Environmentalism can
mean anything from clean-energy enterprises and Nature Conservancy to
the atavists who militate against business and technology.
Civilization can mean anything from scientific and technological
progress to burning the rainforest and flooding the atmosphere with
CO2.
Private sector can
mean anything from Apple Computers to Monsanto. Public sector can
mean anything from the Interstate and the Internet systems to
burdensome, petty, time-wasting and money-wasting bureucratic
controls over private enterprise.
In all cases we see
human endeavors that have the capacity for both the right and the
wrong.
Siding with either
side in these situations is disastrous. When this is done, wrongs get
institutionalized on the side of the duality that is favored, while
the other side of the duality is suppressed even in its possibility
to produce beneficial results. When the men dominate the women, the
result is support for wrongdoings on the part of the male and a
brutal oppression against women; when women dominate men, the result
is castration and devaluation of the male. When business dominates
labor, the result is support for wrongful practices on the part of
the business and disenfranchisement of the worker; when labor
dominates business, the result is a soporiphic kakistocracy that
manages enterprises in an incompetent manner and fails to allow
innovation. When public sector dominates private sector the result is
economic oppression under an overpowering bureaucracy; when private
sector dominates public sector the result is short-sighted and
unethical business practices gaining dominance of the market. When
the worse elements in environmentalism dominate the result is a
stranglehold over technological progress; when the worse elements in
the economy dominate the result is blind and irreversible destruction
of treasures that people have not created and cannot begin to
recreate.
In all these
interest-based dualities, we see interests that require one another
for their existence yet are essentially pitted against one another.
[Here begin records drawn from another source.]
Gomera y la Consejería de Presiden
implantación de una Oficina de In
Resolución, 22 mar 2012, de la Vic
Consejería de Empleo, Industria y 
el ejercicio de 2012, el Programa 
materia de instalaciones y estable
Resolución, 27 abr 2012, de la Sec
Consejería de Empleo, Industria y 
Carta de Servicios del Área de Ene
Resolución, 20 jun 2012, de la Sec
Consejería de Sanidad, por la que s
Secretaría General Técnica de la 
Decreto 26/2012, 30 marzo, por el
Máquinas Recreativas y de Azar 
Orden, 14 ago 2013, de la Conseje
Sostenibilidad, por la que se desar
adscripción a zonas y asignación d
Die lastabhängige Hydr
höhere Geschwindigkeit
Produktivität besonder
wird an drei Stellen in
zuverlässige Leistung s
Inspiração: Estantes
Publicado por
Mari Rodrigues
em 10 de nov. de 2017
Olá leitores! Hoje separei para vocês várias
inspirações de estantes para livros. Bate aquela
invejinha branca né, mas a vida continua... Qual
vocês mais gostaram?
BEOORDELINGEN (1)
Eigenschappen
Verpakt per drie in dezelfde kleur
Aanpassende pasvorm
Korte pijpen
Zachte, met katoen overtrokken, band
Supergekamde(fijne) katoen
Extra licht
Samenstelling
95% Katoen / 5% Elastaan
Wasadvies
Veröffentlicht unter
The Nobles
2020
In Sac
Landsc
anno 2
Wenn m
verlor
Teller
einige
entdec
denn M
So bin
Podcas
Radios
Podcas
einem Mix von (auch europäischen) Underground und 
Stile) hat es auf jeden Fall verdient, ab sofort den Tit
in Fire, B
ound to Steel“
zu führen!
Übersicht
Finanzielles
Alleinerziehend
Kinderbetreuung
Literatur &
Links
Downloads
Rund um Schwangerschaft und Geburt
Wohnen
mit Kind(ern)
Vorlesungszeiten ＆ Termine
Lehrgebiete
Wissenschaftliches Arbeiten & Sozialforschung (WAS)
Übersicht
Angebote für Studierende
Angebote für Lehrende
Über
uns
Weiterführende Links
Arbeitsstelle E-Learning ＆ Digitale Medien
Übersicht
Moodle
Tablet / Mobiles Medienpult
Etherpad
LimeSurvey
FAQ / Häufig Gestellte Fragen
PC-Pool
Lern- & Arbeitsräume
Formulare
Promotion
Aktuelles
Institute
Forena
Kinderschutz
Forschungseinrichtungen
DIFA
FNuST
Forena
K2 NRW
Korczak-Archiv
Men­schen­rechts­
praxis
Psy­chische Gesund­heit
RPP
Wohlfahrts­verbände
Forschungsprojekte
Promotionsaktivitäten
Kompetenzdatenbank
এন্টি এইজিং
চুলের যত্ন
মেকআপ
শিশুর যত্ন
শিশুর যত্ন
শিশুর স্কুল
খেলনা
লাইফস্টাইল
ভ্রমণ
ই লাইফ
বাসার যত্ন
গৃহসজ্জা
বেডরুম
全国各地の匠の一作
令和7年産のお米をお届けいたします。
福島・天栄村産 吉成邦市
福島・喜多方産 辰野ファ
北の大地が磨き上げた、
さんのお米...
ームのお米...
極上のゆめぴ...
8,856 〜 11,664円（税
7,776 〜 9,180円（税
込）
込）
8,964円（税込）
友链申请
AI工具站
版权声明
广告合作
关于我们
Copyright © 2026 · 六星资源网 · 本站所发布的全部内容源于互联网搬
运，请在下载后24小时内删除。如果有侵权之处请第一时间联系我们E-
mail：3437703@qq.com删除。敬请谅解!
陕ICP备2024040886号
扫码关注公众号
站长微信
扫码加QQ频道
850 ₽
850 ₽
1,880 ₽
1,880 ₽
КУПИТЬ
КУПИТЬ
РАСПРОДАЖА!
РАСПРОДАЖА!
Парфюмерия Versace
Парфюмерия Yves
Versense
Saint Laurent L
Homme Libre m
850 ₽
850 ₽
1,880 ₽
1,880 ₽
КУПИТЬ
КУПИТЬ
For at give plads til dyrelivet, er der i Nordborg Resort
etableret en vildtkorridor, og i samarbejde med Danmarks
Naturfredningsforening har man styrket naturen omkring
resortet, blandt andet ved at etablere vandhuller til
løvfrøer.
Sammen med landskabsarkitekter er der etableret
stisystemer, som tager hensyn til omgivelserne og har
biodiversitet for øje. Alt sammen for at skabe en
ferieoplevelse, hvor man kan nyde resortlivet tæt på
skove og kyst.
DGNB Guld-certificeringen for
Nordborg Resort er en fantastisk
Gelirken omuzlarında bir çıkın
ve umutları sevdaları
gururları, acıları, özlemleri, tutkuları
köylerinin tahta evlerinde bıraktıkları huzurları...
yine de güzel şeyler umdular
When one of these interests dominates the other, the results are
disastrous. The result is that the dominant interests finds itself in
a situation when it can do as much harm as it wants to harm, and the
other side is powerless to do anything against it. The dominant
interest abuses and oppresses the other interests as much as it wants
to; and the other interest is powerless to do anything about it.
Business and labor,
men and women, private sector and public sector, and environment and
civilization, will always exist. The rational solution is not to side
with either interest in these equations, but support each interest in
where it is right and confront it where it is wrong. The issue in
these cases is not clash of values, but clash of interest. And in the
situation of clash of interests, the moral high ground consists, not
of siding with one interest against the other, but of supporting each
interest in its capacity to produce beneficial outcomes while
confronting each interest where it chooses to go wrong.